**** SUPPLIED DATA ****

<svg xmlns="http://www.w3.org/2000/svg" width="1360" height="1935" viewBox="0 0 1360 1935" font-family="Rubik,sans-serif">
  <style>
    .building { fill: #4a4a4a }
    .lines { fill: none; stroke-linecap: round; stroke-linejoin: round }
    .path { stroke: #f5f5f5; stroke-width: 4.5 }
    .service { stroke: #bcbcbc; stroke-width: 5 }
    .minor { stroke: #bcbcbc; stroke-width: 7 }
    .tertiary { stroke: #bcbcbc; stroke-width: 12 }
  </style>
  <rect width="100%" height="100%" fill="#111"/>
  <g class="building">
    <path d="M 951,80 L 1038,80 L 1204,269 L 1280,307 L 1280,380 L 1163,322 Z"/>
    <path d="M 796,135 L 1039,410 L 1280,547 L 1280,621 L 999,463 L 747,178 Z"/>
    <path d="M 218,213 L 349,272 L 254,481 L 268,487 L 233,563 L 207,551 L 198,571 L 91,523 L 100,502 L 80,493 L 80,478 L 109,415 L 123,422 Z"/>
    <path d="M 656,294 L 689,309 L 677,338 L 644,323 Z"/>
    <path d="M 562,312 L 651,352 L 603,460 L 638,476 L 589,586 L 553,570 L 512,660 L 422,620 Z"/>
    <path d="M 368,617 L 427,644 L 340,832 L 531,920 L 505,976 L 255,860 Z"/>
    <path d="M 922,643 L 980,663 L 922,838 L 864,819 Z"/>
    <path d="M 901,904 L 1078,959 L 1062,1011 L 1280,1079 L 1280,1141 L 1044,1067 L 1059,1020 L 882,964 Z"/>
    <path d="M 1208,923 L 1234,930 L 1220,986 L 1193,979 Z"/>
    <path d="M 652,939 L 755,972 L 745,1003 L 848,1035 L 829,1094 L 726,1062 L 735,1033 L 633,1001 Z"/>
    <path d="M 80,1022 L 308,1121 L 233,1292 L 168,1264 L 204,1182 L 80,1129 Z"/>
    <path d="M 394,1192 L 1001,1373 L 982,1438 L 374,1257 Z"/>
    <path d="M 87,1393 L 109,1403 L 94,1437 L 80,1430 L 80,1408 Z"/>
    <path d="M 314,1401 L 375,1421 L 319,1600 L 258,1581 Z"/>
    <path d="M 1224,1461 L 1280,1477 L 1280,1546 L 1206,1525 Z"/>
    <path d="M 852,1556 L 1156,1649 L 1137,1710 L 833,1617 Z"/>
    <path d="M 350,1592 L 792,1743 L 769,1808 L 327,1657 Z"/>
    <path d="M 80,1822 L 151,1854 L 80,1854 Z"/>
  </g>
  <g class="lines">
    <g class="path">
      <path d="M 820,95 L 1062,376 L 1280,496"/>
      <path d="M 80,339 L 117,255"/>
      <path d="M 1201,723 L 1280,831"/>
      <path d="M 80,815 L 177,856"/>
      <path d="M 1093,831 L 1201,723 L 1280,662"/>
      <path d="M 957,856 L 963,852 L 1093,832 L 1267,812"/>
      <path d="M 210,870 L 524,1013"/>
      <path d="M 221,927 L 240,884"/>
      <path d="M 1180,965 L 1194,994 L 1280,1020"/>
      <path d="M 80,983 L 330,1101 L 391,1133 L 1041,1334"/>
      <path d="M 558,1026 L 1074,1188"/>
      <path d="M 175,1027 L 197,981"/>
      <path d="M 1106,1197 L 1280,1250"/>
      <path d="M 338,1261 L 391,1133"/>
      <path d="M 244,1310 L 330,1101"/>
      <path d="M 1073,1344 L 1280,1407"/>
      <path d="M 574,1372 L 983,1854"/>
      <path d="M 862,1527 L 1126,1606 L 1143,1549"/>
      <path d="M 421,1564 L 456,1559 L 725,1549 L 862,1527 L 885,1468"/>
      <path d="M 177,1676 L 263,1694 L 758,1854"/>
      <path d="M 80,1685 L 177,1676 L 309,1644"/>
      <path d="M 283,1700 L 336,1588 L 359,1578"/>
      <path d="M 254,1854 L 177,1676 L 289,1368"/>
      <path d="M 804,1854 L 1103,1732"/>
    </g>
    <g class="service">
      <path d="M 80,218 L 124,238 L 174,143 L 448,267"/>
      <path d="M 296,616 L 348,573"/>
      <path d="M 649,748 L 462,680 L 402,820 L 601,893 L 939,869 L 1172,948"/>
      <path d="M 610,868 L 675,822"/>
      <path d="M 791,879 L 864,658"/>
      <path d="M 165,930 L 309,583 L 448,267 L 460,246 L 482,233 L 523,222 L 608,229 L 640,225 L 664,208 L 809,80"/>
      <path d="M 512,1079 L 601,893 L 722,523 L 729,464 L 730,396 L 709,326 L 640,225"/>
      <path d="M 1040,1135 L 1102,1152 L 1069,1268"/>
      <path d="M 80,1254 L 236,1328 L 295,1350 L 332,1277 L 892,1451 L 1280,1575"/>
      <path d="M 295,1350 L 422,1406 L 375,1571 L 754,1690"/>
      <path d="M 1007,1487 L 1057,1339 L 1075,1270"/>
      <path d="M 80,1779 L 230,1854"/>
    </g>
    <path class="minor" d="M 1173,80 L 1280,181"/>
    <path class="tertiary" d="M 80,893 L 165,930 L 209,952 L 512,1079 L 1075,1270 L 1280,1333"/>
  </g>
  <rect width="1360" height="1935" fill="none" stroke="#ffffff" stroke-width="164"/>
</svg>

****

— WHAT THE TASK REQUIRES —
Write out all the records above one more time, exactly.

— WORKED SOLUTION —
<svg xmlns="http://www.w3.org/2000/svg" width="1360" height="1935" viewBox="0 0 1360 1935" font-family="Rubik,sans-serif">
  <style>
    .building { fill: #4a4a4a }
    .lines { fill: none; stroke-linecap: round; stroke-linejoin: round }
    .path { stroke: #f5f5f5; stroke-width: 4.5 }
    .service { stroke: #bcbcbc; stroke-width: 5 }
    .minor { stroke: #bcbcbc; stroke-width: 7 }
    .tertiary { stroke: #bcbcbc; stroke-width: 12 }
  </style>
  <rect width="100%" height="100%" fill="#111"/>
  <g class="building">
    <path d="M 951,80 L 1038,80 L 1204,269 L 1280,307 L 1280,380 L 1163,322 Z"/>
    <path d="M 796,135 L 1039,410 L 1280,547 L 1280,621 L 999,463 L 747,178 Z"/>
    <path d="M 218,213 L 349,272 L 254,481 L 268,487 L 233,563 L 207,551 L 198,571 L 91,523 L 100,502 L 80,493 L 80,478 L 109,415 L 123,422 Z"/>
    <path d="M 656,294 L 689,309 L 677,338 L 644,323 Z"/>
    <path d="M 562,312 L 651,352 L 603,460 L 638,476 L 589,586 L 553,570 L 512,660 L 422,620 Z"/>
    <path d="M 368,617 L 427,644 L 340,832 L 531,920 L 505,976 L 255,860 Z"/>
    <path d="M 922,643 L 980,663 L 922,838 L 864,819 Z"/>
    <path d="M 901,904 L 1078,959 L 1062,1011 L 1280,1079 L 1280,1141 L 1044,1067 L 1059,1020 L 882,964 Z"/>
    <path d="M 1208,923 L 1234,930 L 1220,986 L 1193,979 Z"/>
    <path d="M 652,939 L 755,972 L 745,1003 L 848,1035 L 829,1094 L 726,1062 L 735,1033 L 633,1001 Z"/>
    <path d="M 80,1022 L 308,1121 L 233,1292 L 168,1264 L 204,1182 L 80,1129 Z"/>
    <path d="M 394,1192 L 1001,1373 L 982,1438 L 374,1257 Z"/>
    <path d="M 87,1393 L 109,1403 L 94,1437 L 80,1430 L 80,1408 Z"/>
    <path d="M 314,1401 L 375,1421 L 319,1600 L 258,1581 Z"/>
    <path d="M 1224,1461 L 1280,1477 L 1280,1546 L 1206,1525 Z"/>
    <path d="M 852,1556 L 1156,1649 L 1137,1710 L 833,1617 Z"/>
    <path d="M 350,1592 L 792,1743 L 769,1808 L 327,1657 Z"/>
    <path d="M 80,1822 L 151,1854 L 80,1854 Z"/>
  </g>
  <g class="lines">
    <g class="path">
      <path d="M 820,95 L 1062,376 L 1280,496"/>
      <path d="M 80,339 L 117,255"/>
      <path d="M 1201,723 L 1280,831"/>
      <path d="M 80,815 L 177,856"/>
      <path d="M 1093,831 L 1201,723 L 1280,662"/>
      <path d="M 957,856 L 963,852 L 1093,832 L 1267,812"/>
      <path d="M 210,870 L 524,1013"/>
      <path d="M 221,927 L 240,884"/>
      <path d="M 1180,965 L 1194,994 L 1280,1020"/>
      <path d="M 80,983 L 330,1101 L 391,1133 L 1041,1334"/>
      <path d="M 558,1026 L 1074,1188"/>
      <path d="M 175,1027 L 197,981"/>
      <path d="M 1106,1197 L 1280,1250"/>
      <path d="M 338,1261 L 391,1133"/>
      <path d="M 244,1310 L 330,1101"/>
      <path d="M 1073,1344 L 1280,1407"/>
      <path d="M 574,1372 L 983,1854"/>
      <path d="M 862,1527 L 1126,1606 L 1143,1549"/>
      <path d="M 421,1564 L 456,1559 L 725,1549 L 862,1527 L 885,1468"/>
      <path d="M 177,1676 L 263,1694 L 758,1854"/>
      <path d="M 80,1685 L 177,1676 L 309,1644"/>
      <path d="M 283,1700 L 336,1588 L 359,1578"/>
      <path d="M 254,1854 L 177,1676 L 289,1368"/>
      <path d="M 804,1854 L 1103,1732"/>
    </g>
    <g class="service">
      <path d="M 80,218 L 124,238 L 174,143 L 448,267"/>
      <path d="M 296,616 L 348,573"/>
      <path d="M 649,748 L 462,680 L 402,820 L 601,893 L 939,869 L 1172,948"/>
      <path d="M 610,868 L 675,822"/>
      <path d="M 791,879 L 864,658"/>
      <path d="M 165,930 L 309,583 L 448,267 L 460,246 L 482,233 L 523,222 L 608,229 L 640,225 L 664,208 L 809,80"/>
      <path d="M 512,1079 L 601,893 L 722,523 L 729,464 L 730,396 L 709,326 L 640,225"/>
      <path d="M 1040,1135 L 1102,1152 L 1069,1268"/>
      <path d="M 80,1254 L 236,1328 L 295,1350 L 332,1277 L 892,1451 L 1280,1575"/>
      <path d="M 295,1350 L 422,1406 L 375,1571 L 754,1690"/>
      <path d="M 1007,1487 L 1057,1339 L 1075,1270"/>
      <path d="M 80,1779 L 230,1854"/>
    </g>
    <path class="minor" d="M 1173,80 L 1280,181"/>
    <path class="tertiary" d="M 80,893 L 165,930 L 209,952 L 512,1079 L 1075,1270 L 1280,1333"/>
  </g>
  <rect width="1360" height="1935" fill="none" stroke="#ffffff" stroke-width="164"/>
</svg>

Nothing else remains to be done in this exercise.